Currency crisis, capital flow regulations, and political performance: assessing high and middle-income economies


Ullah Z., Tunio F. H., Radulesku M., Marza B.

Journal of Applied Economics, vol.28, no.1, 2025 (SSCI, Scopus) identifier

  • Nəşrin Növü: Article / Article
  • Cild: 28 Say: 1
  • Nəşr tarixi: 2025
  • Doi nömrəsi: 10.1080/15140326.2025.2589581
  • jurnalın adı: Journal of Applied Economics
  • Jurnalın baxıldığı indekslər: Social Sciences Citation Index (SSCI), Scopus, ABI/INFORM, EconLit, Directory of Open Access Journals
  • Açar sözlər: capital regulation, Currency crisis, financial resilience, political performance, predictive model
  • Adres: Bəli

Qısa məlumat

This study examines how the effectiveness of capital control regulations and political performance shape the likelihood of currency crises in high- and middle-income economies.
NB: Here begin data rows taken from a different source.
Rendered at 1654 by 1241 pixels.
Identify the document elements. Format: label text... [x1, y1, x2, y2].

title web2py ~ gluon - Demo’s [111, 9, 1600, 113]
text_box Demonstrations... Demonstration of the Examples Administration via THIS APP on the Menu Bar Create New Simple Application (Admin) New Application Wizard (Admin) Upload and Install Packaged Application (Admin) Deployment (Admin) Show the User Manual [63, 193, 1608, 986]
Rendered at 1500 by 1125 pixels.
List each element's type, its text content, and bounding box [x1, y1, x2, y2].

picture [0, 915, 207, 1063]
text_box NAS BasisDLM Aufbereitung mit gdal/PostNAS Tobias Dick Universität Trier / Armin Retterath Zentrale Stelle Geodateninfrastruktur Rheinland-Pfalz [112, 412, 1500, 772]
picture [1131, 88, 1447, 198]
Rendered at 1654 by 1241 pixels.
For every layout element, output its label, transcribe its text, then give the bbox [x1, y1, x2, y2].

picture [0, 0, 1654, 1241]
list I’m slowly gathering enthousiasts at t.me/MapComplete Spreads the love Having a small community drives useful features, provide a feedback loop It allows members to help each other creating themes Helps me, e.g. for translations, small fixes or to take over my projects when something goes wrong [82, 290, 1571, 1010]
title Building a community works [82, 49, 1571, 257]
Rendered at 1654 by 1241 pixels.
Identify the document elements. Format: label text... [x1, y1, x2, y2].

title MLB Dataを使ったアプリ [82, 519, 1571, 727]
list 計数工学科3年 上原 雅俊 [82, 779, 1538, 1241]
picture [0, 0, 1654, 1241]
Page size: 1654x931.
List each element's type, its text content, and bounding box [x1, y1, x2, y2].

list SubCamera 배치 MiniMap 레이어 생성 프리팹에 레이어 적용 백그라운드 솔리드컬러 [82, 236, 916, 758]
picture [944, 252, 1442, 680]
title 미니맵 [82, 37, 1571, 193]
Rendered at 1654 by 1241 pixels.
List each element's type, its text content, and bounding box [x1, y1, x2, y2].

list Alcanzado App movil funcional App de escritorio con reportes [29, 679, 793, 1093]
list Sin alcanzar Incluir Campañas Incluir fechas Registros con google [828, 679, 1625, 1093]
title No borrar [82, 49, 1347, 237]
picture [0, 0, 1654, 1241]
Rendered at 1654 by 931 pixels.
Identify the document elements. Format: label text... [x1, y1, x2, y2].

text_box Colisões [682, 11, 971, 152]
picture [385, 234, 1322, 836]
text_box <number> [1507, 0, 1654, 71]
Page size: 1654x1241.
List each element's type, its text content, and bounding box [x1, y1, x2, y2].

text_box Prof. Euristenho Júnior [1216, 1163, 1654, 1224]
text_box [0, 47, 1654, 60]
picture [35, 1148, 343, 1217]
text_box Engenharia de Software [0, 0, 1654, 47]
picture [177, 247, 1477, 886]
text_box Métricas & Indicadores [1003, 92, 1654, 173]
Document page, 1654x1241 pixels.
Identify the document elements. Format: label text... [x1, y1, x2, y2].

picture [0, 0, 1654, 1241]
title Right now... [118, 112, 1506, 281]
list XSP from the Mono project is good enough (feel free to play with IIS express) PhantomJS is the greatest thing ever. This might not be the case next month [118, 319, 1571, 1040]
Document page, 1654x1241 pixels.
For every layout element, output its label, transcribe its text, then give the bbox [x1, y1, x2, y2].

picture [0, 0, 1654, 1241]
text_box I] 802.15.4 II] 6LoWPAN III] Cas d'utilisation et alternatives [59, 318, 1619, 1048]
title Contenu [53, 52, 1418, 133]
Using panel data for 48 countries from 1996 to 2023 and estimating probit, logit, and IV-probit models, the analysis identifies a strong interaction among currency crisis, political performance and capital regulation. In middle-income countries, stronger political stability enhances the effectiveness of capital controls, reducing vulnerability to currency crises by moderating capital outflows. Politically stable governments tend to attract more capital inflows, while politically fragile governments face lower crisis risk when capital movements are tightly restricted. In high-income economies, capital openness combined with political stability is associated with fewer currency crisis. Conversely, middle-income economies benefit more from capital controls, particularly under political fragility. However, greater transparency in politically unstable middle-income countries increases crisis risk. These findings suggest that policymakers should carefully adjust capital controls during periods of political instability and heightened capital openness.